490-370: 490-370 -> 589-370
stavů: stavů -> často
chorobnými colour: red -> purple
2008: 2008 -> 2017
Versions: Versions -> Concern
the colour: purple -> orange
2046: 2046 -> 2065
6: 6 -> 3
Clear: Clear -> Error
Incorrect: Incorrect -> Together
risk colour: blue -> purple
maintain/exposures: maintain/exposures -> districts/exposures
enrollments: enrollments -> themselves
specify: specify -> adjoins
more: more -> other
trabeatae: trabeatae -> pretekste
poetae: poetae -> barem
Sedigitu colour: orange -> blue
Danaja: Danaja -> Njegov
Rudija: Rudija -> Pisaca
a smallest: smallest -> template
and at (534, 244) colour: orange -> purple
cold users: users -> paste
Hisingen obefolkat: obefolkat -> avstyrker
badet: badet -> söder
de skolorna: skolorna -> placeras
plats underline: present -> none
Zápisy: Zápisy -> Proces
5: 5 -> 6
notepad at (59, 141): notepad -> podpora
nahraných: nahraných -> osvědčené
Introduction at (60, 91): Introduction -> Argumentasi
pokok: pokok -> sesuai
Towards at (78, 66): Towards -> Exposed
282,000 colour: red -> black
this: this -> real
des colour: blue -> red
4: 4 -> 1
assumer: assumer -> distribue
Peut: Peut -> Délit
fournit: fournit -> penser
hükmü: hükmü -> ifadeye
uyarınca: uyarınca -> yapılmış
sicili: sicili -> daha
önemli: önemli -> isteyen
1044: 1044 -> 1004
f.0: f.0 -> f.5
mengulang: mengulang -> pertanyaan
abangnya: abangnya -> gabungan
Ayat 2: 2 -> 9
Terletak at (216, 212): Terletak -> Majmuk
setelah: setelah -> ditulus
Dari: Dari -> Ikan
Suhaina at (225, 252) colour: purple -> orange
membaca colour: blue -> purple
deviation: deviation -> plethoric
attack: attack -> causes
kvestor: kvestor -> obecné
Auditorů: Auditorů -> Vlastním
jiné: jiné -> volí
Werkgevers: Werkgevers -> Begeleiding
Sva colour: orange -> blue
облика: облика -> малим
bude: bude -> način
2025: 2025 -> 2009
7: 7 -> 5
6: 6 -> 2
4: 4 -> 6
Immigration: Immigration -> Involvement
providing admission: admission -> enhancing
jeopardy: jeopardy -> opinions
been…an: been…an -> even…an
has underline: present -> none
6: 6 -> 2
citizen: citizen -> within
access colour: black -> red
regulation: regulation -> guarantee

EXERCISE AIM >> Edit the records starting at the beginning and ending at the line containing "risk colour: blue -> purple", changing every "colour" to "color" and leaving everything else untouched. Return only those lines.

THE OUTPUT >>
490-370: 490-370 -> 589-370
stavů: stavů -> často
chorobnými color: red -> purple
2008: 2008 -> 2017
Versions: Versions -> Concern
the color: purple -> orange
2046: 2046 -> 2065
6: 6 -> 3
Clear: Clear -> Error
Incorrect: Incorrect -> Together
risk color: blue -> purple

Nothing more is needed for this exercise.